I sat opposite Bingley as my coach made for London.

My mood was sombre, as is common when one is forced to consequences they would rather not suffer.

The legs of my pride had been cut off at the knees, I suppose, for I went as a cripple to Longbourn, the home of my conqueror.

Elizabeth Bennet looked young to me when I saw her on the sofa with her foot on a stool.

She wore her hair in a simple style which made her face more beautiful somehow, and I wished—well, I could not allow myself to think of wishes, and I went to Mr Bennet instead.

He greeted me with surprise, and I spoke without embellishment.

George Wickham, I told him, was a known seducer, a gambler, and a cheat.

Sketching an outline of my deep knowledge of the man I had known since childhood, I skirted around the incident of Ramsgate and said only that he had nearly ruined a young lady known to me.

With cold precision I detailed the matter of the living at Kympton, the three thousand pounds George had since squandered, and the dates and amounts I settled with his creditors on four different occasions.

Mr Bennet digested this news with reluctance. He did not strike me as a man who liked to be given something to do, and I had just tasked him with information to which he must necessarily attend.

“And why do you bring this to me, Mr Darcy?” he asked in sour complaint, removing his spectacles and rubbing his eyes.

“Because your second daughter mentioned to me that Mr Wickham claims to be the injured party, and he is believed in this society. He is a dangerous man, sir. There is little he will not do for money.”

“What harm can he do here? None of us have fathered heiresses to tempt him.”

“But if one of your daughters were abducted, you would pay a ransom, would you not?” This shocked Mr Bennet and he sat up.

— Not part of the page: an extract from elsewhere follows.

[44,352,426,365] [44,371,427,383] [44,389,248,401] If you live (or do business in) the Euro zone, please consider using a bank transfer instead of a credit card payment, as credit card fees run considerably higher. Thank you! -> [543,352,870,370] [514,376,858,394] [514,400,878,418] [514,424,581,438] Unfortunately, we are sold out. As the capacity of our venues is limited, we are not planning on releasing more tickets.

“George Wickham,” I said plainly, “is a desperate man. I have rescued him for the last time. He has heavy debts in town, and his creditors will catch up to him. He is casting his net in this society, sir, to find a way out of difficulty.”

“Why have you just now brought this forward?”

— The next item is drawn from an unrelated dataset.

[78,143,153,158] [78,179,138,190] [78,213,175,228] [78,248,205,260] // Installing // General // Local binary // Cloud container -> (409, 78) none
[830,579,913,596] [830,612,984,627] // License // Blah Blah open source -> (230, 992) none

“I have been hesitant to speak because I wished to protect the good name of the young lady of my acquaintance. Wickham would not scruple to spread scandal if he were cornered. But I have begun to see that I must take the risk or else more harm will be done. You may do what you will with this information, sir,” I said coldly.

“I cannot stay and see things righted. I am needed at my estate, and I shall take my sister out of London for the winter.”

What a dreadful task that had been! I had felt forced to confession, and it came out in a resentful burst, bitter and disgusted.

But, having done the hard duty, relief came.

Even if Wickham were to besmirch my sister’s name in Hertfordshire, his career would come to an end now.

I would put information with his creditors as to his whereabouts and take Georgiana to the country, and we would survive the consequences no matter.

“You are never jolly, Darcy,” Bingley said, startling me out of my sober recollections, “but you are positively grave this morning.”

I looked across the carriage at my friend.

He had an expression of passive amiability on his face, which was his particular gift, and I wondered whether I should tell him what I had overheard.

Yet when I imagined telling him that Jane Bennet would refuse him should he offer, that his sisters’ venom was principally to blame, I baulked.

Disclosures of this kind were an anathema to me, and I had just been through the worst one of my life.

For now, I decided I would stay out of Bingley’s business.

But that same business would intrude. Two days later, he came to my townhouse.

“You will never guess, Darcy! Hurst has brought Louisa and Caroline back from Netherfield. They shut up the house and made it dashed difficult for me to return as I planned.” He sighed loudly, which was the extent of his ability to express ire.

“I wish they had not come. I would like to go back. There are—well, I enjoyed the country.”

“Your sisters are able to decide for you, then?” I asked in a sleepy, disinterested voice.

“Well, you know Caroline. She is impossible when she does not get her way.”

And so, I offered one observation. “I pity the girl you marry, Bingley, if your sister is to be mistress of you in perpetuity.”

He looked startled. “But she will not always be with me. Caroline will marry.”

“She has yet to do so, my friend, though she is elegant and rich. Does that not tell you something?”

He looked puzzled because he was not an analytical fellow. At last his brow cleared and he laughed. “But she is waiting for you to make her an offer, Darcy.”

“She will never have me. You must tell her to move on from that ambition.”

He sighed once again and so I asked him about his business.

Bingley has a hundred thousand pounds in trust as his fortune, but he has a few remaining factories that he has been slowly selling off to distance himself altogether from the taint of trade.

His sojourn to town was for the purpose of disposing of a china factory.

Once we had dispensed with that topic, I told him I was taking Georgiana to Pemberley, and we parted ways with cordiality.

I wondered what would happen to my good-natured friend.

He was faced with two paths: he would either be his own man or live a life dominated by his older sisters.

Having troubles of my own to face, I turned my attention away from Bingley and towards my sister, for I had filial shortcomings of my own to address in the months to come.